Why do we continue to discover so late that certain drugs do not work, or present unacceptable risks?
Every year, billions of euros are invested in the development of drugs that will fail… often too late.
One figure alone sums up the scale of the problem: nearly 93% of drug candidates never reach the market. Even more striking, a significant proportion of these failures occur after years of development, sometimes at the most advanced stages of clinical trials. At that point, the costs were colossal, but above all, the warning signs already existed.
Based on this observation, why do we continue to discover so late that certain drugs do not work, or present unacceptable risks?
A system that validates too late, and learns too slowly
The problem is not a lack of data. It’s how we use them.
Today, the assessment of the benefit–risk ratio still relies largely on fragmented approaches: clinical trials carried out on limited populations, static analyses, late reviews. Even after marketing authorization, monitoring remains partial, with well-documented underreporting of adverse effects.
In this context, decisions are made based on successive “photographs”, often disconnected from each other. Result: weak signals go unnoticed, and major uncertainties persist until late stages.
This operation is no longer adapted to the current complexity of drug development.
The real blind spot: the absence of a dynamic vision of benefit–risk
What the accumulation of late failures reveals is not only a scientific problem, it is a problem of method.
We continue to assess benefit–risk as a fixed state, when in reality it is an evolving balance, which should be continually reassessed as new data emerges.
Between clinical trials, real-life data, safety histories and patient registers, we now have an unprecedented volume of information.

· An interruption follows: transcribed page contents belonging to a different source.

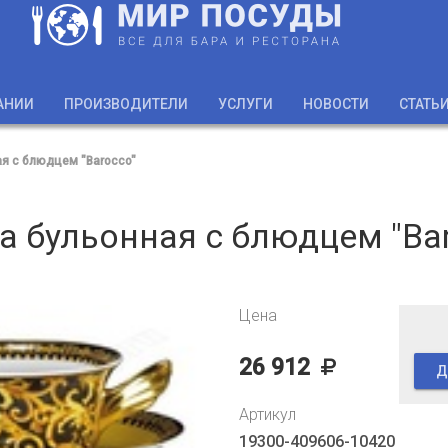
АНИИ
ПРОИЗВОДИТЕЛИ
УСЛУГИ
НОВОСТИ
СТАТЬ
я с блюдцем "Barocco"
 бульонная с блюдцем "Ba
Цена
26 912
Д
Артикул
19300-409606-10420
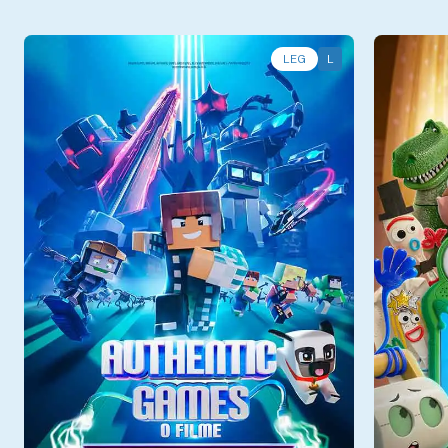
LEG
L
Dom - 09/08
Dom - 
Sala 2
12:25
Sala 9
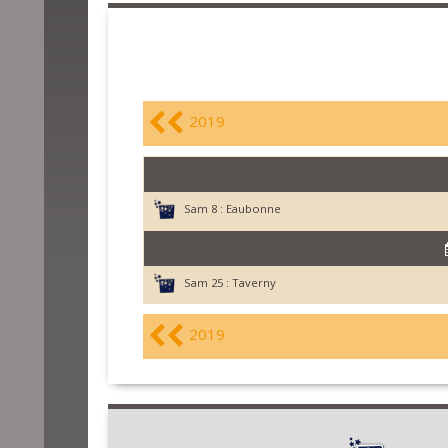
2019
Sam 8 :
Eaubonne
Sam 25 :
Taverny
2019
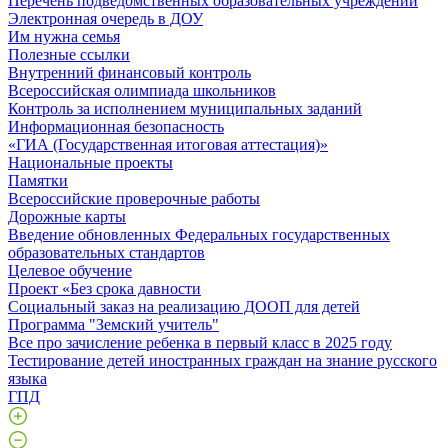
Перечень подведомственных образовательных учреждений
Электронная очередь в ДОУ
Им нужна семья
Полезные ссылки
Внутренний финансовый контроль
Всероссийская олимпиада школьников
Контроль за исполнением муниципальных заданий
Информационная безопасность
«ГИА (Государственная итоговая аттестация)»
Национальные проекты
Памятки
Всероссийские проверочные работы
Дорожные карты
Введение обновленных Федеральных государственных
образовательных стандартов
Целевое обучение
Проект «Без срока давности
Социальный заказ на реализацию ДООП для детей
Программа "Земский учитель"
Все про зачисление ребенка в первый класс в 2025 году
Тестирование детей иностранных граждан на знание русского
языка
ГПД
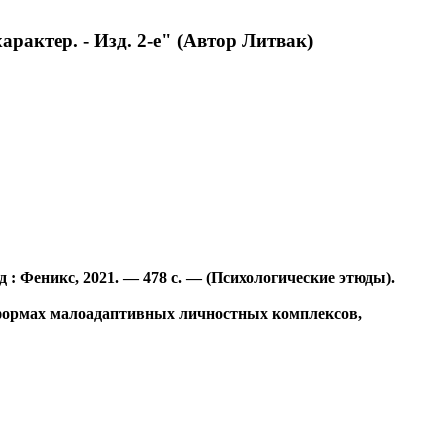
арактер. - Изд. 2-е"
(Автор Литвак)
/д : Феникс, 2021. — 478 с. — (Психологические этюды).
 формах малоадаптивных личностных комплексов,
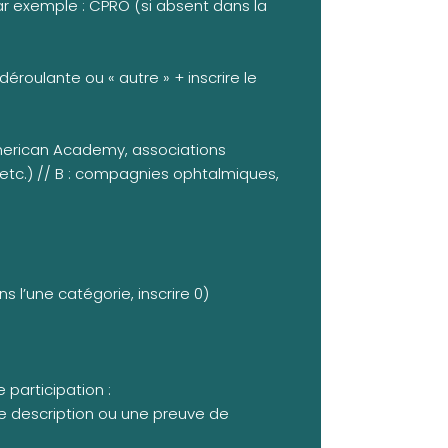
 par exemple : CPRO (si absent dans la
e déroulante ou « autre » + inscrire le
American Academy, associations
 etc.) // B : compagnies ophtalmiques,
l’une catégorie, inscrire 0)
 participation :
ne description ou une preuve de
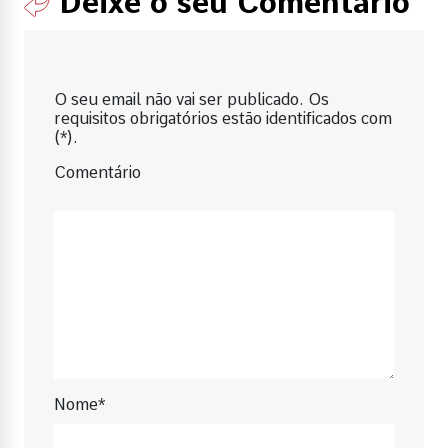
Deixe o seu Comentário
O seu email não vai ser publicado. Os
requisitos obrigatórios estão identificados com
(*).
Comentário
Nome*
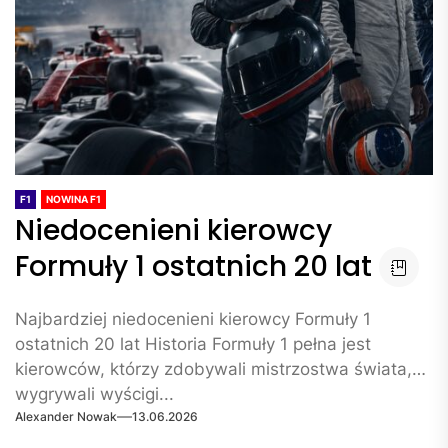
F1
NOWINA F1
Niedocenieni kierowcy
Formuły 1 ostatnich 20 lat
Najbardziej niedocenieni kierowcy Formuły 1
ostatnich 20 lat Historia Formuły 1 pełna jest
kierowców, którzy zdobywali mistrzostwa świata,
wygrywali wyścigi...
Alexander Nowak
13.06.2026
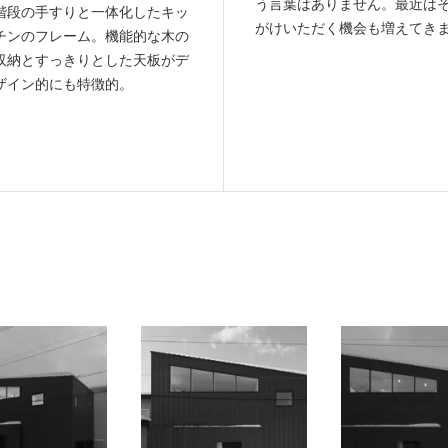
う言葉はありません。最近はそうい
階段の手すりと一体化したキッ
がけいただく機会も増えてき
チンのフレーム。機能的な木の
収納とすっきりとした天板がデ
ザイン的にも特徴的。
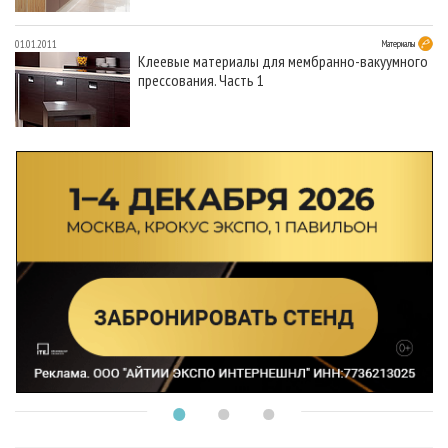
01.01.2011
Материалы
Клеевые материалы для мембранно-вакуумного
прессования. Часть 1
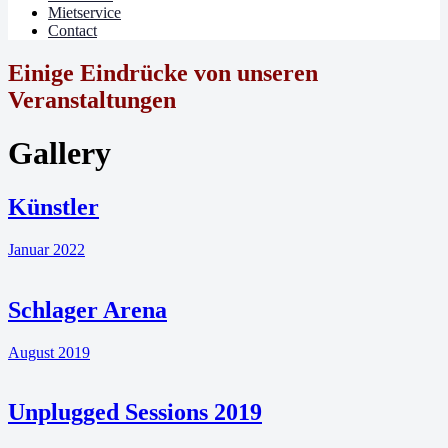
Mietservice
Contact
Einige Eindrücke von unseren
Veranstaltungen
Gallery
Künstler
Januar 2022
Schlager Arena
August 2019
Unplugged Sessions 2019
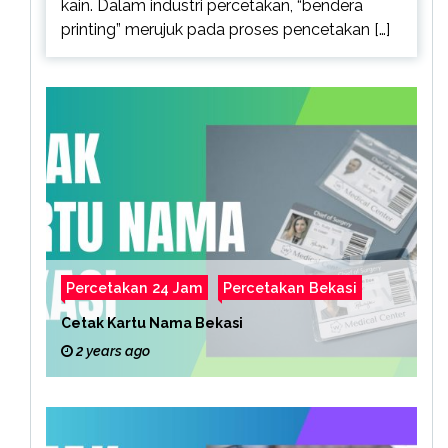
kain. Dalam industri percetakan, “bendera
printing” merujuk pada proses pencetakan […]
Percetakan 24 Jam
Percetakan Bekasi
Cetak Kartu Nama Bekasi
2 years ago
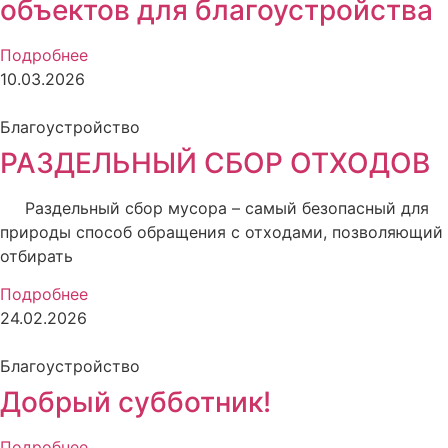
объектов для благоустройства
Подробнее
10.03.2026
Благоустройство
РАЗДЕЛЬНЫЙ СБОР ОТХОДОВ
Раздельный сбор мусора – самый безопасный для
природы способ обращения с отходами, позволяющий
отбирать
Подробнее
24.02.2026
Благоустройство
Добрый субботник!
Подробнее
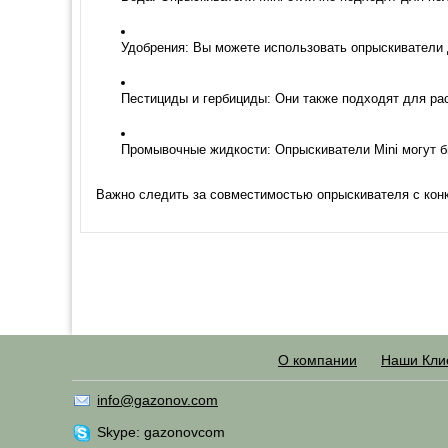
Удобрения: Вы можете использовать опрыскиватели 
Пестициды и гербициды: Они также подходят для ра
Промывочные жидкости: Опрыскиватели Mini могут б
Важно следить за совместимостью опрыскивателя с кон
О компании
Наши Кли
info@gazonov.com
Skype: gazonovcom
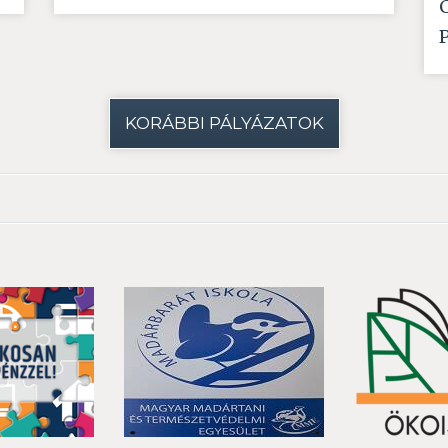
KORÁBBI PÁLYÁZATOK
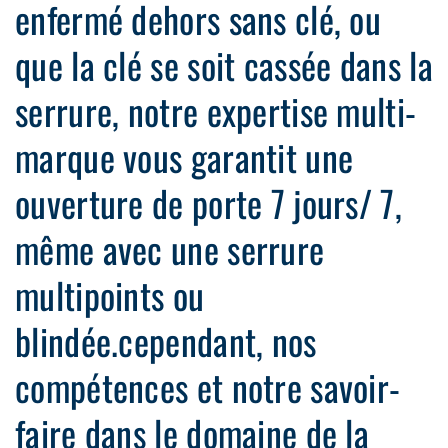
enfermé dehors sans clé, ou
que la clé se soit cassée dans la
serrure, notre expertise multi-
marque vous garantit une
ouverture de porte 7 jours/ 7,
même avec une serrure
multipoints ou
blindée.cependant, nos
compétences et notre savoir-
faire dans le domaine de la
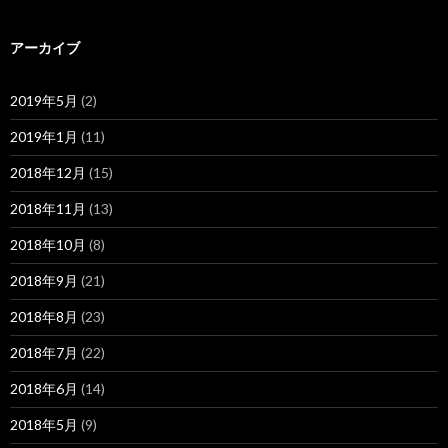
アーカイブ
2019年5月
(2)
2019年1月
(11)
2018年12月
(15)
2018年11月
(13)
2018年10月
(8)
2018年9月
(21)
2018年8月
(23)
2018年7月
(22)
2018年6月
(14)
2018年5月
(9)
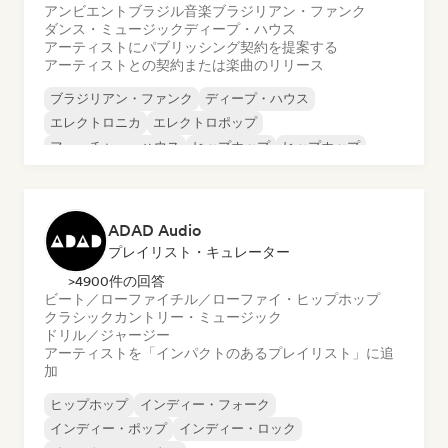
アンビエント
ブラジル音楽
ブラジリアン・ファンク
ダンス・ミュージック
ディープ・ハウス
アーティストにパブリッシング契約を提案する
アーティストとの契約または楽曲のリリース
ブラジリアン・ファンク
ディープ・ハウス
エレクトロニカ
エレクトロポップ
フューチャー・ハウス
ヒップホップ
ヒップホップ
テックハウス
ADAD Audio
プレイリスト・キュレーター
>4900件の回答
ビート／ローファイ
チル／ローファイ・ヒップホップ
クラシック
カントリー・ミュージック
ドリル／ジャージー
アーティストを「インパクトのあるプレイリスト」に追
加
ヒップホップ
インディー・フォーク
インディー・ポップ
インディー・ロック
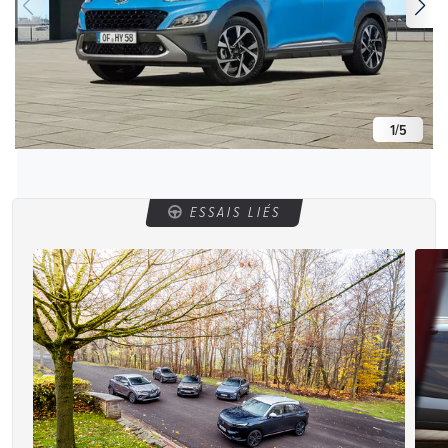
1
/
5
ESSAIS LIÉS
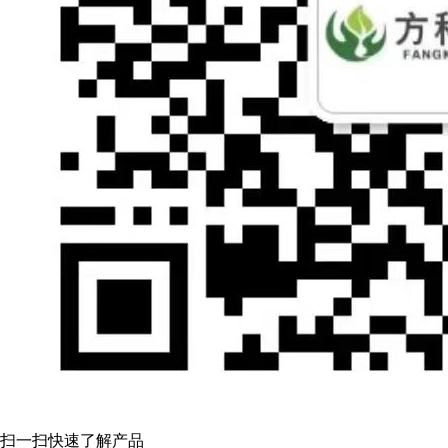
扫一扫快速了解产品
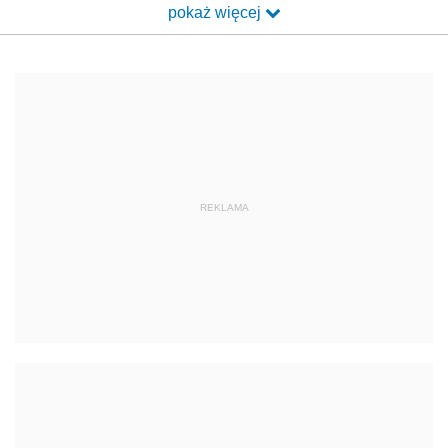
pokaż więcej
REKLAMA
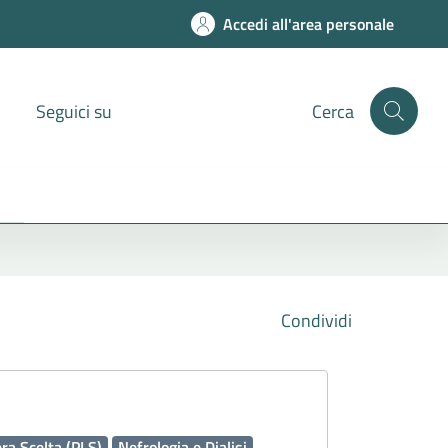
Accedi all'area personale
Seguici su
Cerca
Condividi
era Scelta (PLS)
Nefrologia e Dialisi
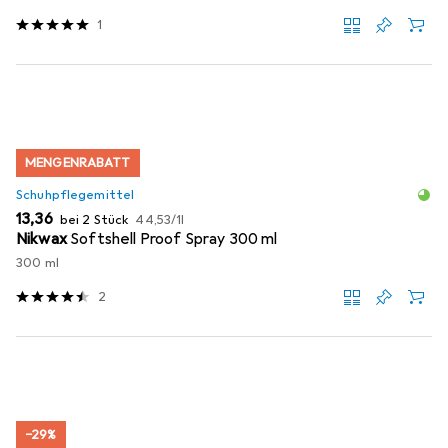
1
MENGENRABATT
Schuhpflegemittel
EUR
EUR
13,36
bei 2 Stück
44,53
/
1l
Nikwax
Softshell Proof Spray 300 ml
300 ml
2
−29%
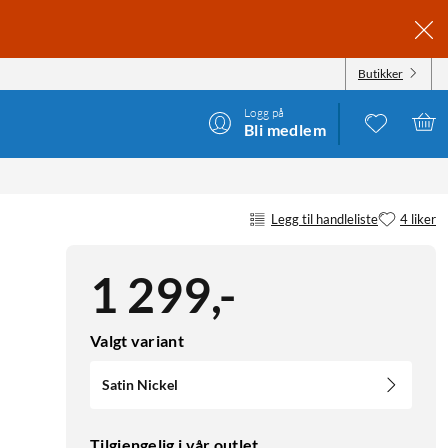
Butikker
Logg på
Bli medlem
Legg til handleliste
4 liker
1 299
,
-
Valgt variant
Satin Nickel
Tilgjengelig i vår outlet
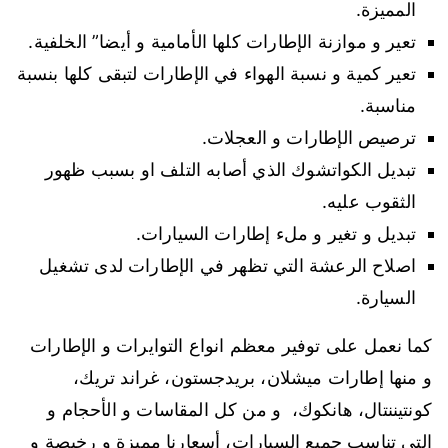
المميزة.
تعير و موازنة الإطارات كلها الأمامية و أيضا” الخلفية.
تعير كمية و نسبة الهواء في الإطارات لتبقى كلها بنسبة
مناسبة.
ترصيص الإطارات و العجلات.
تبديل الكواتشوك الذي أصابه التلف او بسبب ظهور
الثقوب عليه.
تبديل و تغير و ملء إطارات السيارات.
اصلاح الرعشة التي تظهر في الإطارات لدى تشغيل
السيارة.
كما نعمل على توفير معظم انواع التوايرات و الإطارات
و منها إطارات ميشلان، بريدجستون، غراند تريك،
كونتيننتال، هانكوك، و من كل المقاسات و الأحجام و
التي تناسب جميع السيارات، أسعارنا مميزة و رخيصة و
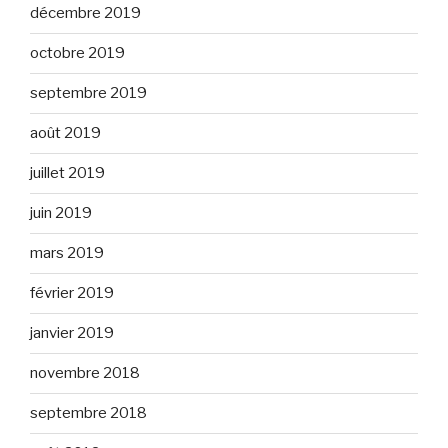
décembre 2019
octobre 2019
septembre 2019
août 2019
juillet 2019
juin 2019
mars 2019
février 2019
janvier 2019
novembre 2018
septembre 2018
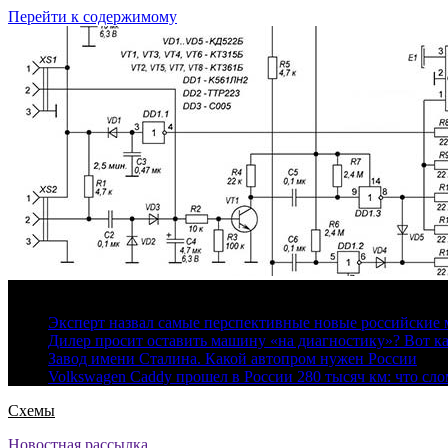
Перейти к содержимому
8 августа, 2026
Эксперт назвал самые перспективные новые российские
Дилер просит оставить машину «на диагностику»? Вот ка
Завод имени Сталина. Какой автопром нужен России
Volkswagen Caddy прошел в России 280 тысяч км: что сл
Схемы
Новостная рассылка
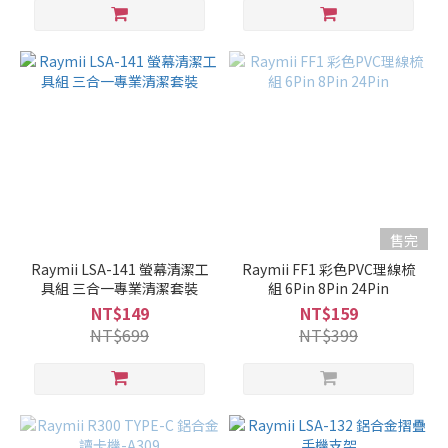
售完
Raymii LSA-141 螢幕清潔工
Raymii FF1 彩色PVC理線梳
具組 三合一專業清潔套裝
組 6Pin 8Pin 24Pin
NT$149
NT$159
NT$699
NT$399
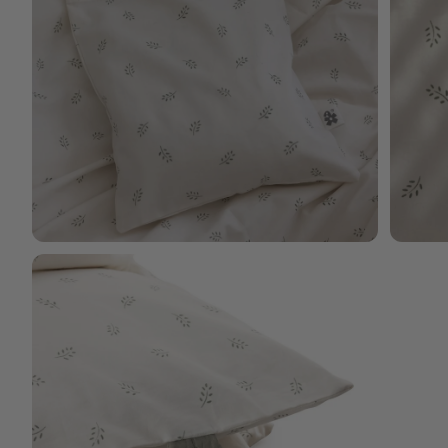
Bild vergrößern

However, this data remains largely under-exploited, because it is neither integrated nor analyzed on a continuous basis.
It is precisely this blind spot that fuels some of the avoidable failures.
Moving from one-off assessment to real-time monitoring
The tools now exist to change the paradigm.
Approaches based on artificial intelligence make it possible to integrate heterogeneous data sources, detect early signals and simulate different benefit–risk evolution scenarios. Where traditional methods expect late results, these models allow anticipation.
Concretely, this means that it becomes possible to:
- identify security risks earlier
- detect potential inefficiencies
- prioritize candidates with the best chance of success
- In other words, to make better decisions… sooner.
Regulators are ready, but waiting for solid evidence
Contrary to popular belief, regulatory authorities are not a brake on this development. They have already started the movement.
Initiatives at European level demonstrate a clear desire to integrate real-life data and modernize evaluation frameworks. Regulators are open to more dynamic approaches, provided they are rigorous, transparent and auditable.
The real issue is therefore less acceptance than the ability of innovators to offer tools that meet these requirements.
Reducing avoidable failures: a shared responsibility
Reducing the proportion of late failures is not an isolated technological innovation, but a collective change in practice.
Three conditions will be determining:
Reliable and explainable models, capable of gaining the trust of regulators and clinicians
Earlier dialogue, to align evidentiary expectations from the outset
Continuous evaluation frameworks, integrating the entire life cycle of the medicine
No longer accept the inevitable
Failures are part of drug development. But not all of them are inevitable.
At a time when costs are exploding, delays are lengthening and patient expectations are ever higher, continuing to discover problems late that can be detected earlier is no longer sustainable.
The question is no longer whether we can improve the benefit–risk assessment.
The question is how much longer we can afford not to do it.